大発生ハッチョウトンボ

 

 

見物客が増加 苦肉の策で生息地を保譲

 

信濃毎日新聞 掲載

平成17年6月24日(金)

 

伊那の湿地部分開放へ

 伊那市新山の湿地で、大発生しているハッチョウトンボを見ようと見物客が相次ぎ、地元住民や地権者でつくる新山山野草等保護育成委員会(北原重利委員長)は二十三日までに、この湿地を部分開放する方針を固めた。湿地全体が荒らされるのを防ぐため、湿地の入り口付近だけ開放する「苦肉の策」だ。

 現地では、枝重夫・日本蜻蛉(とんぼ)学会会長=松本市=が今春から一年間かけ、ハッチョウトンボの生息状況を調査中。同委員会は調査結果を踏まえて保護、活用策を決めるまで一帯を公開しない予定だった。

 見物客が増加 苦肉の策で生息地を保譲

しかし、このところ湿地付近の住民に場所を尋ね回る見物客が相次ぎ、トンボの生息環境が脅かされる懸念も。委員会は近く、入れる場所と入れない場所を仕切る柵を設置し、付近に説明板を立てる。事務局の筒井弘さん(67)は「積極的に公開しているのでないことも理解してほしい」と話している。

 保護育成委員会は二十二日夜、ハッチョウトンボの習性に詳しい元高校教諭中村正治さん(75)=同市境=を招き、勉強会を開いた。住民ら約四十人が参加。「雄はそれぞれ半径五十aを防衛範囲とする縄張りをつくり、雌を招き入れる」といった話を興味深げに聞いていた。

(データセット項目)

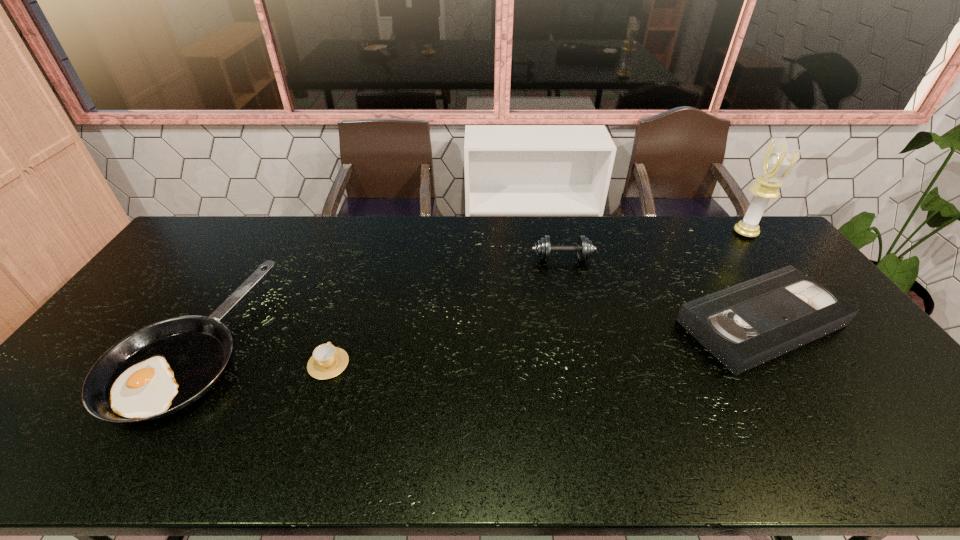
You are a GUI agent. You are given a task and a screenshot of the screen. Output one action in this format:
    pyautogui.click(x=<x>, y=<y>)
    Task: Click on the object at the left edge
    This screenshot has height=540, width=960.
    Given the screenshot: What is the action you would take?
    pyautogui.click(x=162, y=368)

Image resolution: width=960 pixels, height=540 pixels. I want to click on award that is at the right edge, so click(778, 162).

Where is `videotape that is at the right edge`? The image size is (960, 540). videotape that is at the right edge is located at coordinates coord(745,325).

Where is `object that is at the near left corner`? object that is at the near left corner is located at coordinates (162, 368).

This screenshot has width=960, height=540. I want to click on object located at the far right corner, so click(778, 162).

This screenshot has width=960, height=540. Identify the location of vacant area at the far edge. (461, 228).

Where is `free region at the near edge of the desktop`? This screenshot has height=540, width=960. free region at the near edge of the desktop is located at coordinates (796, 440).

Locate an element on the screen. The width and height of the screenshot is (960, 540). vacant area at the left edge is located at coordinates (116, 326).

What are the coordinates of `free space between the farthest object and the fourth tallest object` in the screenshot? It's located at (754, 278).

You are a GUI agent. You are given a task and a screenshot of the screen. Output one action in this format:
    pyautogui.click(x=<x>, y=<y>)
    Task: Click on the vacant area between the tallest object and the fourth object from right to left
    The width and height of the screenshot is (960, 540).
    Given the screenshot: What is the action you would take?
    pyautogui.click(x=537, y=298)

---

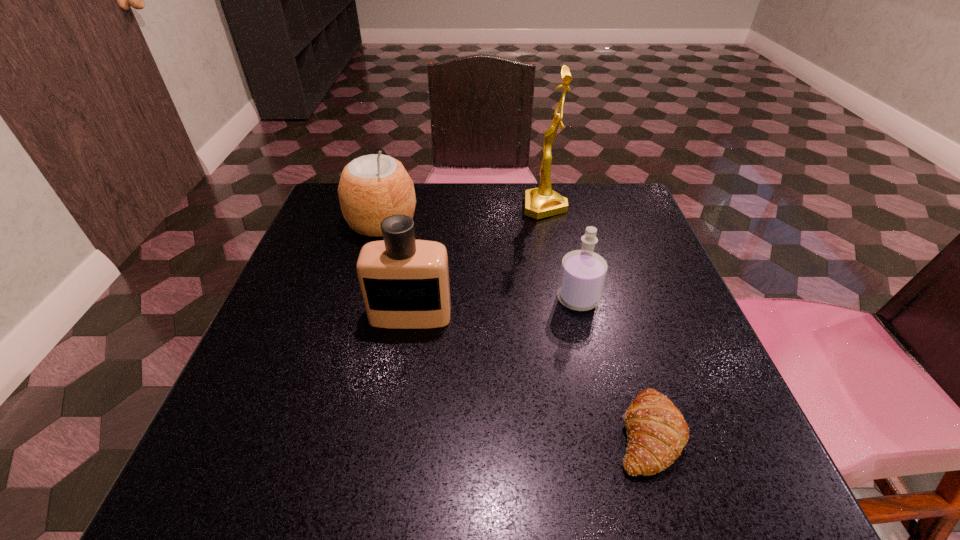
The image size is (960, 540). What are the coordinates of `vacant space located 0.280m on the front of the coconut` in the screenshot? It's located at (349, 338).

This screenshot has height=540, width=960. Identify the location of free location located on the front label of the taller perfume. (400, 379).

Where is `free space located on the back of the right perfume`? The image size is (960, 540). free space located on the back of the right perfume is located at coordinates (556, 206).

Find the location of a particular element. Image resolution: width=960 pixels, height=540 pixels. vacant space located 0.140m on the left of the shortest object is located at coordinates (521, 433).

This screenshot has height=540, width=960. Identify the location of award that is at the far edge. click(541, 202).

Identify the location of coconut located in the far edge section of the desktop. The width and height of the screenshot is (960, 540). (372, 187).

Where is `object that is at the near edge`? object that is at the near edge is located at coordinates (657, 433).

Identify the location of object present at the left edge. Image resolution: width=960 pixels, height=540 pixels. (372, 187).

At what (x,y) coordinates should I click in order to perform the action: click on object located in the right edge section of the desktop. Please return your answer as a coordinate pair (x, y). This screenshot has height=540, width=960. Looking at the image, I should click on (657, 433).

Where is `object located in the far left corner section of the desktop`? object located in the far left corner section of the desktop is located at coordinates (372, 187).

◆ **課題**:
ハッチョウトンボの記事で氏名が示されている人物をすべて挙げ、それぞれに記事中の肩書きまたは役割を添えてください。 上記の行はこの作業では使いません。

◆ **解答**:
- 北原重利:新山山野草等保護育成委員会の委員長
- 枝重夫:日本蜻蛉学会会長
- 筒井弘:委員会の事務局
- 中村正治:元高校教諭